**作業指示:**
(a) 本文の内容を2文でまとめてもらえますか?
(b) 本文中の「絵の中央に立つのは、フランスという国そのものの擬人化であるマリアンヌ。」という一文を英語にするとどうなりますか?
(c) 本文のうち、「なお「女神」という単語は原題」を含む語句から始めて「人々にとっての女神である)。」の後で終わる部分を、一字一句そのまま書き写してもらえますか?

母なる祖国像—あるいは、どうして女性は男性の下に置かれ続けなければいけないのか?
※このエッセイは、いかなる人物・団体をも誹謗中傷する意図を持っておりません。多少攻撃的な記述を含みますが、それはその対象に対するヘイトの意図を一切含みません
ウジェーヌ・ドラクロワという画家がいる。彼の代表作の1つが「民衆を導く自由の女神(La Liberte guidant le peuple)」という絵である。絵の中央に立つのは、フランスという国そのものの擬人化であるマリアンヌ。彼女は胸を露出しているが、その乳房は母性を導き、それは「母なる祖国」という使い古された陳腐なイメージに基づいている。
なお「女神」という単語は原題には存在しない。いわゆるニューヨークの自由の女神像はこのマリアンヌに基づいたものだが(なのであそこに立っているのはフランス、というよりその共和制と自由の象徴なのである)、女神とは言いつつ神話的、あるいは宗教的な女神ではない(強いていうならば「自由」を信奉する人々にとっての女神である)。
だがフランス革命に女性の影は見当たらない。時折バスティーユへの進軍の際にパリの女性たちがどうたらという話が出てくるが、あれはあったとしても火種にすぎない。革命の遂行に関わったのはすべからく男性であった。何故そう言い切れるのかと言えば、「フランス革命の人権宣言は、男性にしか権利を認めなかった」からである。

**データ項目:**
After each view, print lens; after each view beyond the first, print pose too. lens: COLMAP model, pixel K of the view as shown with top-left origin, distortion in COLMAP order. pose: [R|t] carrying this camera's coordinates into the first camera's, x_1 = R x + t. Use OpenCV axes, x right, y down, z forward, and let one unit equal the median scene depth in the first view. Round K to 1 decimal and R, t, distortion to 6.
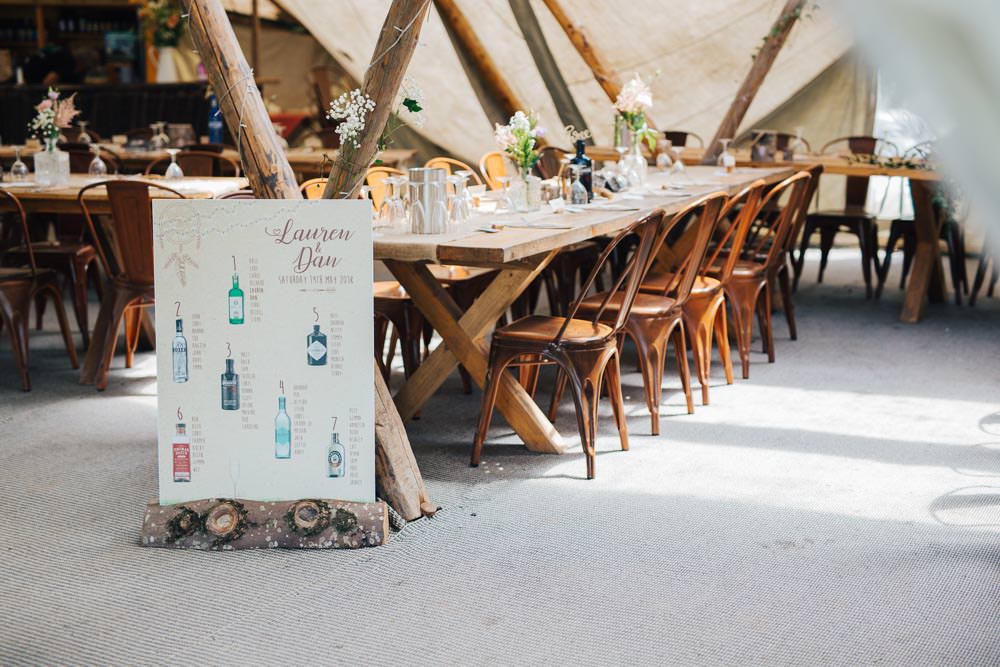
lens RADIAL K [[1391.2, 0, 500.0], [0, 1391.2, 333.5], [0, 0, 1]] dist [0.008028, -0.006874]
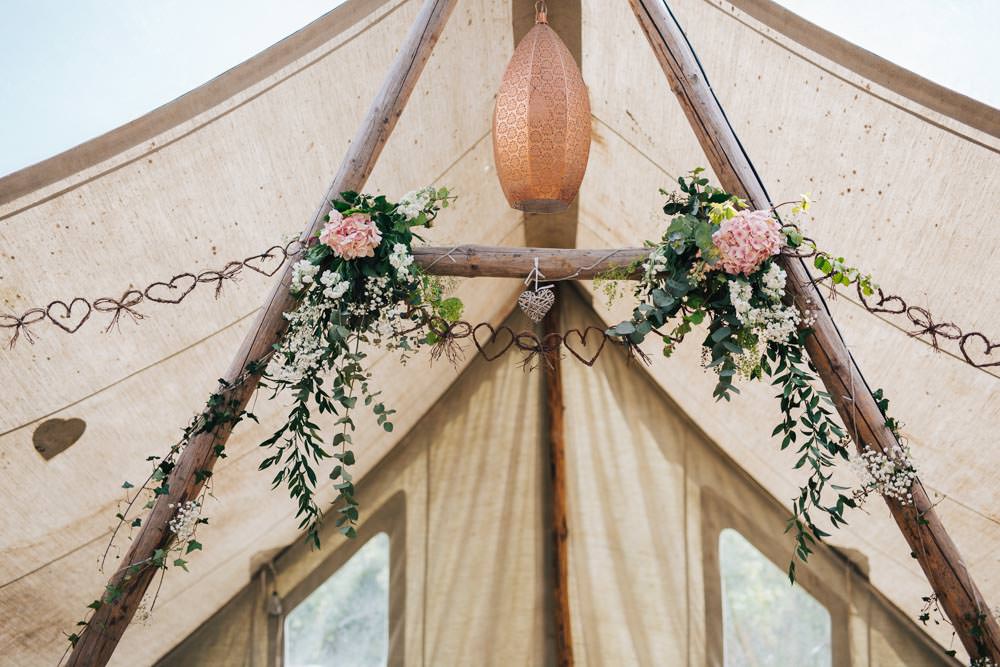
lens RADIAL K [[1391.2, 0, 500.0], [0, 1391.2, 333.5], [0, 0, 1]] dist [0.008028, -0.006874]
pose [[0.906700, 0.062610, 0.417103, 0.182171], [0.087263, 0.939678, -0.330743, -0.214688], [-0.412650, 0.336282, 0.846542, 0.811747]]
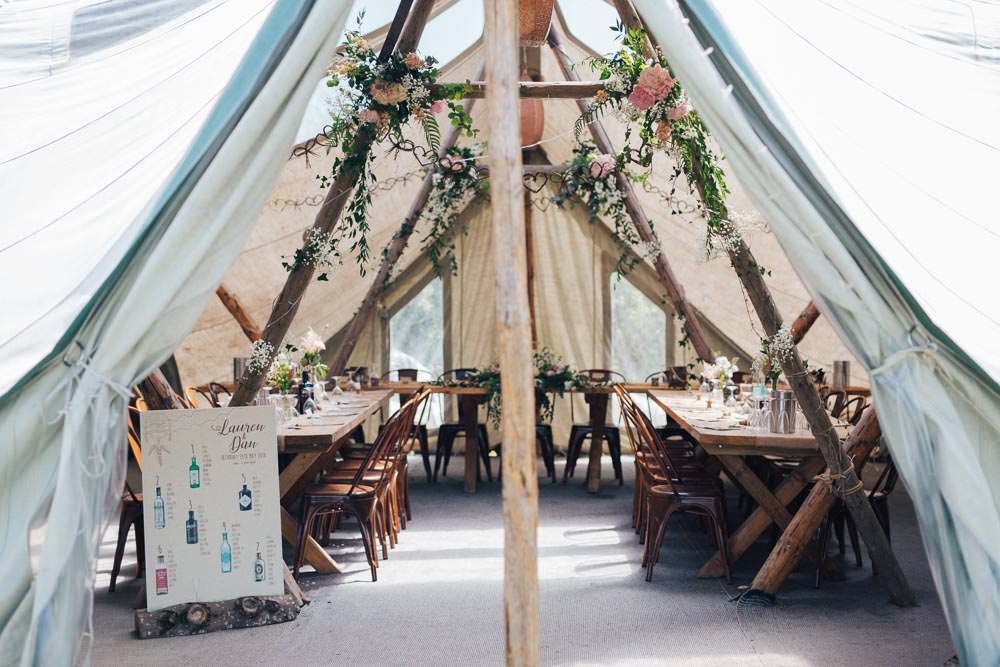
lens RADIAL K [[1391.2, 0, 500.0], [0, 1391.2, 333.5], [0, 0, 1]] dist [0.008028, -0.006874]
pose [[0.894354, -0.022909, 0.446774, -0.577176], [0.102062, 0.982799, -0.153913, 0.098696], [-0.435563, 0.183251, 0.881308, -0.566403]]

**各項目の解答:**
(a) ドラクロワの「民衆を導く自由の女神」の中央に立つマリアンヌはフランスそのものの擬人化であり、露出したその乳房は「母なる祖国」という陳腐なイメージに基づいている。一方でフランス革命に女性の影は見当たらず、人権宣言が男性にしか権利を認めなかったことから、革命の遂行に関わったのはすべて男性だったとされる。

(b) Standing at the center of the painting is Marianne, the personification of France itself as a nation.

(c)
なお「女神」という単語は原題には存在しない。いわゆるニューヨークの自由の女神像はこのマリアンヌに基づいたものだが(なのであそこに立っているのはフランス、というよりその共和制と自由の象徴なのである)、女神とは言いつつ神話的、あるいは宗教的な女神ではない(強いていうならば「自由」を信奉する人々にとっての女神である)。